■ Exercise data:

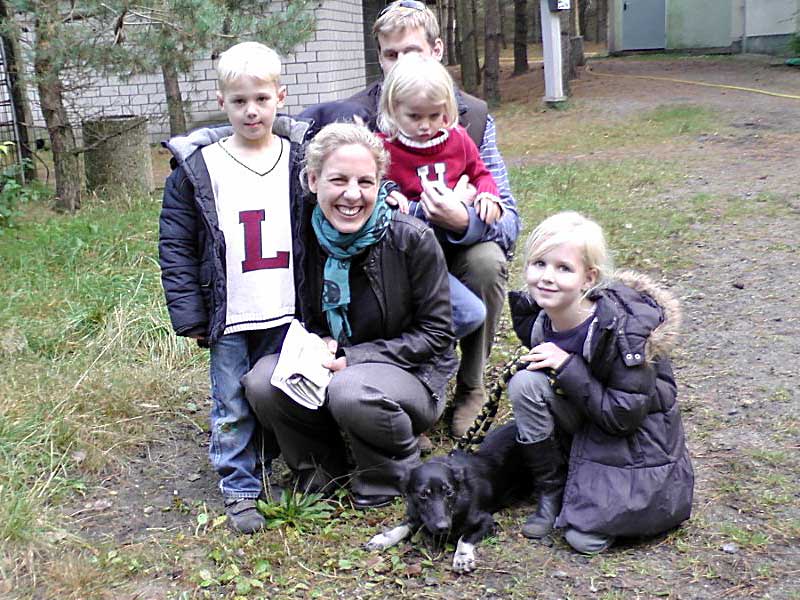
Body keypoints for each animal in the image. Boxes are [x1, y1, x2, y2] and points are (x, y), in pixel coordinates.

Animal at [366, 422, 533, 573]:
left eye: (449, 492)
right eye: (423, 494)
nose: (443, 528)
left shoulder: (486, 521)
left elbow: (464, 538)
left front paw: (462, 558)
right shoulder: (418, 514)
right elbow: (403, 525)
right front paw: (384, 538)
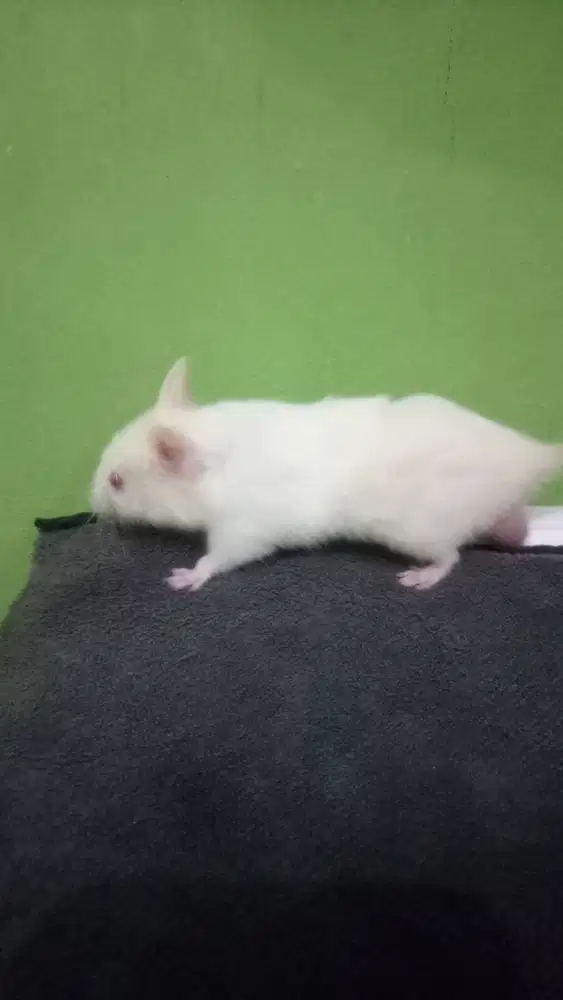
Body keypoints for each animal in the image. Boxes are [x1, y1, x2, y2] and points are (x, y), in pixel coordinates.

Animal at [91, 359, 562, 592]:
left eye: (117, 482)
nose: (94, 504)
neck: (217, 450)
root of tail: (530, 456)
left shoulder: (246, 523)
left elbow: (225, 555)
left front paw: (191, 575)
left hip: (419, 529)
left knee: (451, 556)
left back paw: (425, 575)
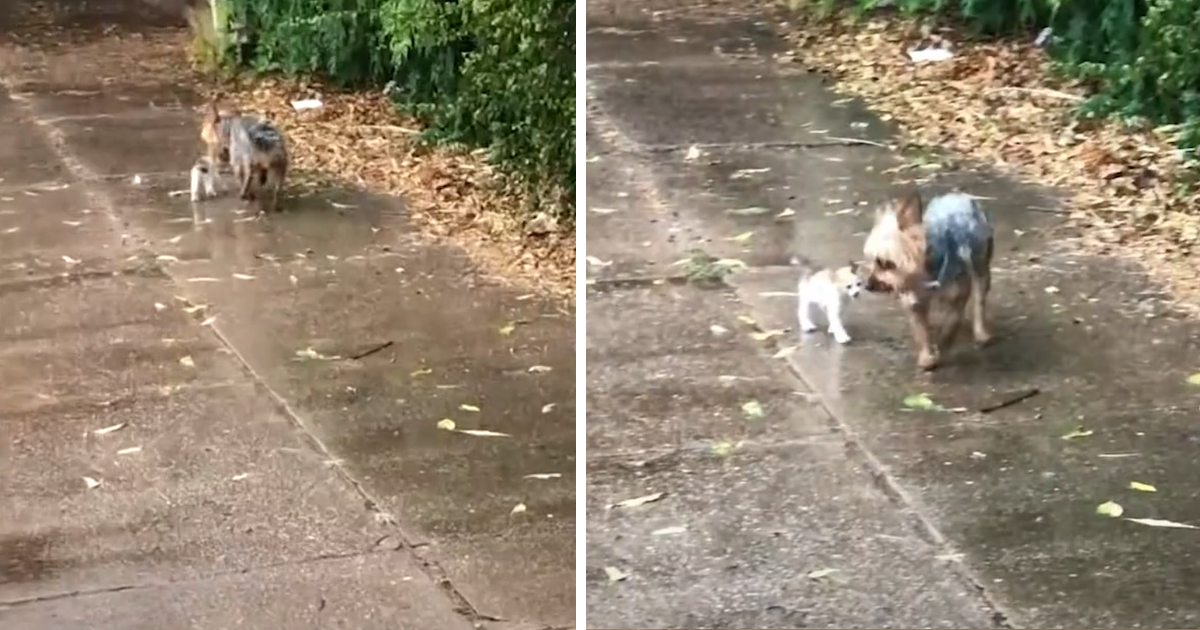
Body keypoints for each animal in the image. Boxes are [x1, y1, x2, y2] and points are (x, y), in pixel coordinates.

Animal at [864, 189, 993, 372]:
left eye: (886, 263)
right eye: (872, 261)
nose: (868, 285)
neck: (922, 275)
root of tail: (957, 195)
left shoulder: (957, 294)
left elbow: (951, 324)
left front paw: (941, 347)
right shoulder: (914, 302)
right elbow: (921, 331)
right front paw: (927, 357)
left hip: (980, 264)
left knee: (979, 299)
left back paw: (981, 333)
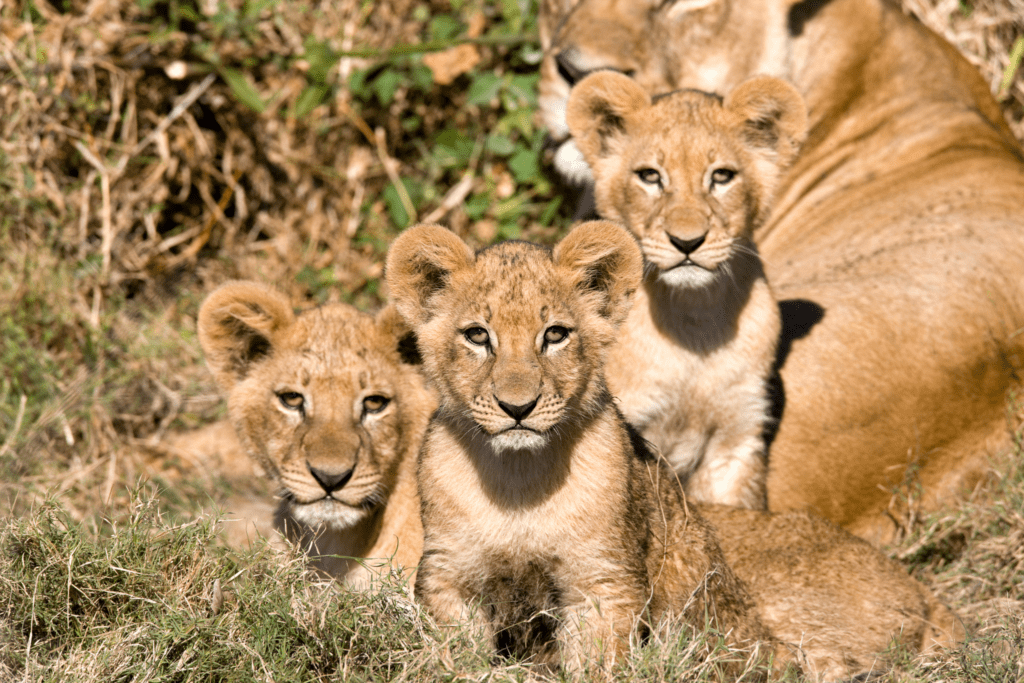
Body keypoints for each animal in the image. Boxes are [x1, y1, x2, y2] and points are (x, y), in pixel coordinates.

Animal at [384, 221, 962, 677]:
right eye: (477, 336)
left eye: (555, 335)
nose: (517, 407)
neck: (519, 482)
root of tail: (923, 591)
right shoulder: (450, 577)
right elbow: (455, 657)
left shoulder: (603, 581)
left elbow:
--
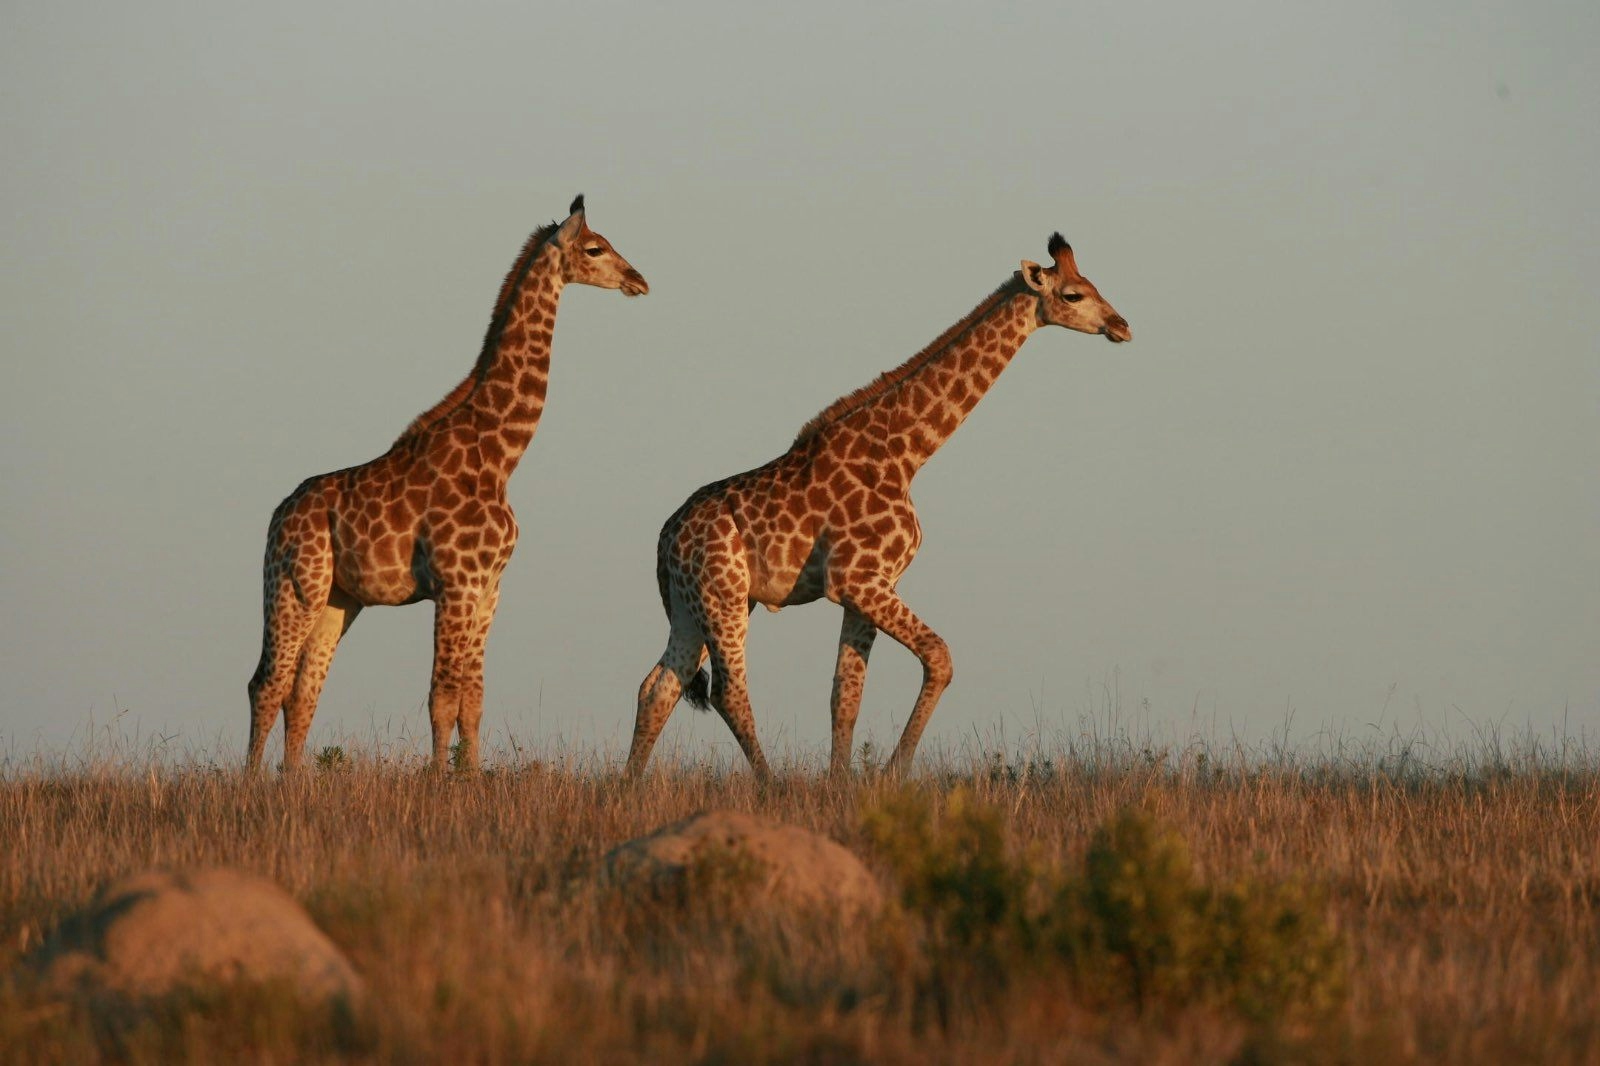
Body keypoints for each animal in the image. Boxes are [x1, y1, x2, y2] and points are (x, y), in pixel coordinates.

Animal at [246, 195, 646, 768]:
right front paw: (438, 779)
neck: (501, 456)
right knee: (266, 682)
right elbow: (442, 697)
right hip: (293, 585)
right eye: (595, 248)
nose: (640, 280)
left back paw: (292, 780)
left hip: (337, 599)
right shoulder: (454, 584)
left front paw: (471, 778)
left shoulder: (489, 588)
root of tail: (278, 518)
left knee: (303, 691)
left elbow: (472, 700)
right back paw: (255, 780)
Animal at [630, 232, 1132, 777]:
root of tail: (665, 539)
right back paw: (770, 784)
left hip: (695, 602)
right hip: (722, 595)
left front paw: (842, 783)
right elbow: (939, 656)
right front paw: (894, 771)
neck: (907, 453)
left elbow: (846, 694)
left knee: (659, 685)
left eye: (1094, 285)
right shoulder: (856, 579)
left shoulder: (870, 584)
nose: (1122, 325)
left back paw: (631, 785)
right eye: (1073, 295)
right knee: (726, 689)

■ Try it: Only the lines of the data holding the string "back" are wanted; copy each of them.

■ Task solution:
left back paw: (425, 575)
left back paw: (981, 333)
left back paw: (292, 780)
right back paw: (255, 780)
right back paw: (770, 784)
left back paw: (631, 785)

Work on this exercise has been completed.